Key concepts
Gain a basic understanding of Recall's key concepts to get started quickly.
Card
A card represents a piece of information you want to remember in Recall. A card has a front side (the information shown immediately) and a back side (the information you need to remember).
Deck
A deck is a collection of cards. Several important settings are defined at the deck level:
- The data structure of cards (deck fields).
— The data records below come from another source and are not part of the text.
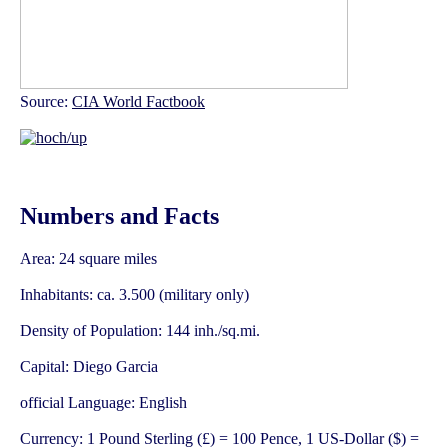
Source:
CIA World Factbook
Numbers and Facts
Area: 24 square miles
Inhabitants: ca. 3.500 (military only)
Density of Population: 144 inh./sq.mi.
Capital: Diego Garcia
official Language: English
Currency: 1 Pound Sterling (£) = 100 Pence, 1 US-Dollar ($) =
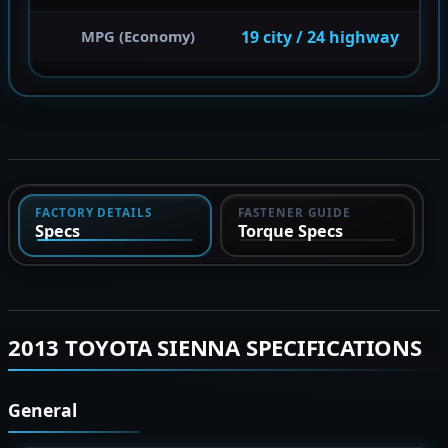
19 city / 24 highway
MPG (Economy)
FACTORY DETAILS
FASTENER GUIDE
Specs
Torque Specs
2013 TOYOTA SIENNA SPECIFICATIONS
General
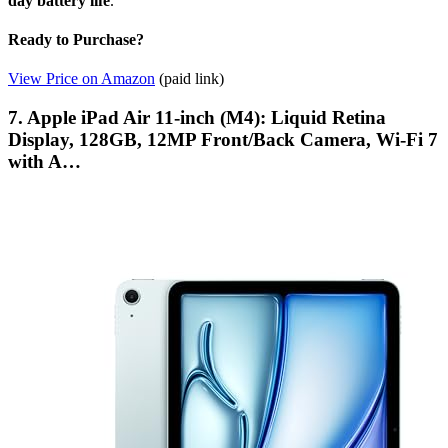
day battery life
.
Ready to Purchase?
View Price on Amazon
(paid link)
7. Apple iPad Air 11-inch (M4): Liquid Retina
Display, 128GB, 12MP Front/Back Camera, Wi-Fi 7
with A…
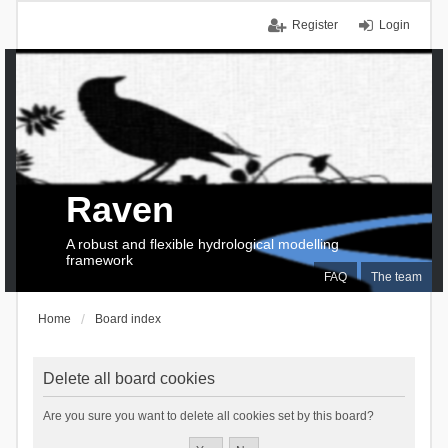
Register
Login
Raven
A robust and flexible hydrological modelling
framework
FAQ
The team
Home
Board index
Delete all board cookies
Are you sure you want to delete all cookies set by this board?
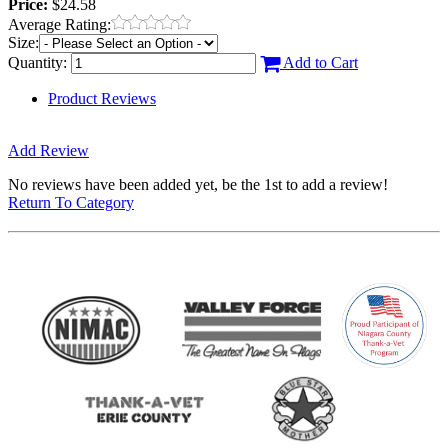
Price:
$24.58
Average Rating:
Size:
Quantity:
Add to Cart
Product Reviews
Add Review
No reviews have been added yet, be the 1st to add a review!
Return To Category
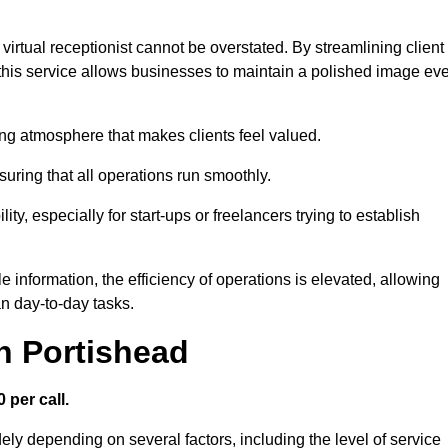
virtual receptionist cannot be overstated. By streamlining client
his service allows businesses to maintain a polished image ev
ng atmosphere that makes clients feel valued.
uring that all operations run smoothly.
ity, especially for start-ups or freelancers trying to establish
information, the efficiency of operations is elevated, allowing
n day-to-day tasks.
in Portishead
 per call.
ely depending on several factors, including the level of service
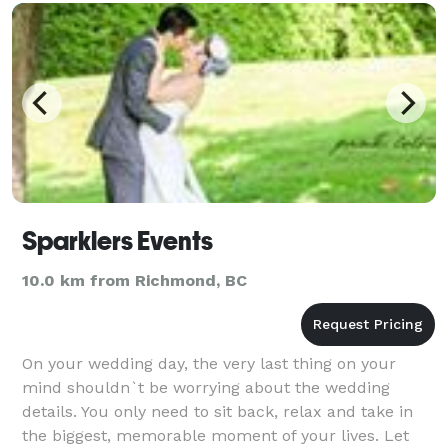
Sparklers Events
10.0 km from Richmond, BC
On your wedding day, the very last thing on your
mind shouldn`t be worrying about the wedding
details. You only need to sit back, relax and take in
the biggest, memorable moment of your lives. Let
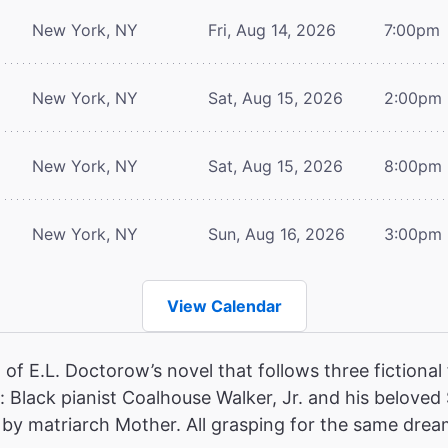
New York, NY
Fri, Aug 14, 2026
7:00pm
New York, NY
Sat, Aug 15, 2026
2:00pm
New York, NY
Sat, Aug 15, 2026
8:00pm
New York, NY
Sun, Aug 16, 2026
3:00pm
View Calendar
of E.L. Doctorow’s novel that follows three fictional 
 Black pianist Coalhouse Walker, Jr. and his beloved
ed by matriarch Mother. All grasping for the same dream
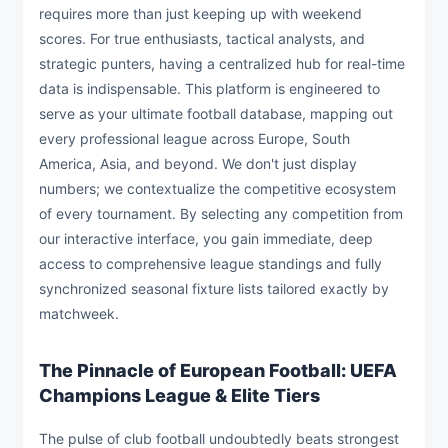
requires more than just keeping up with weekend
scores. For true enthusiasts, tactical analysts, and
strategic punters, having a centralized hub for real-time
data is indispensable. This platform is engineered to
serve as your ultimate football database, mapping out
every professional league across Europe, South
America, Asia, and beyond. We don't just display
numbers; we contextualize the competitive ecosystem
of every tournament. By selecting any competition from
our interactive interface, you gain immediate, deep
access to comprehensive league standings and fully
synchronized seasonal fixture lists tailored exactly by
matchweek.
The Pinnacle of European Football: UEFA
Champions League & Elite Tiers
The pulse of club football undoubtedly beats strongest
- The design of cards (card layouts).
- Study settings such as the number of new cards to study per day or the desired retention.
Deck field
A deck field is a property that you can fill in for each card. For example, a simple deck might have a "Question" and an "Answer" field. A language learning deck might have a "Word" field, a "Translation" field, and an "Audio" field.
Card layout
Card layouts define how fields are displayed in a card. A deck can have one or multiple card layouts. Having several card layouts allows you to retrieve knowledge from different pieces of information. For example, you can have a front and back side in one layout, and reverse them in another.
Card variant
A card variant is a card displayed in a given layout. Each card variant has its own study schedule.
Deck template
A deck template contains deck fields settings and card layouts, without the cards themselves.
Review
A review is the action of going through a card to remember it. After revealing the content, you rate how well you remembered it.
Study session
A study session is a series of card reviews that you do in one go.
Retention
In Recall, the retention of a card is the estimated probability that you will remember it at a given time. The retention of a deck is the average of all cards' retention.
Scheduled, unscheduled and suspended cards
Scheduled cards have a review date from which they will be "due" for review.
Unscheduled cards don't have a review date yet. They can become scheduled manually, or automatically when new cards are added to reviews.
Suspended cards are not shown in reviews and can't be scheduled automatically until you unsuspend them.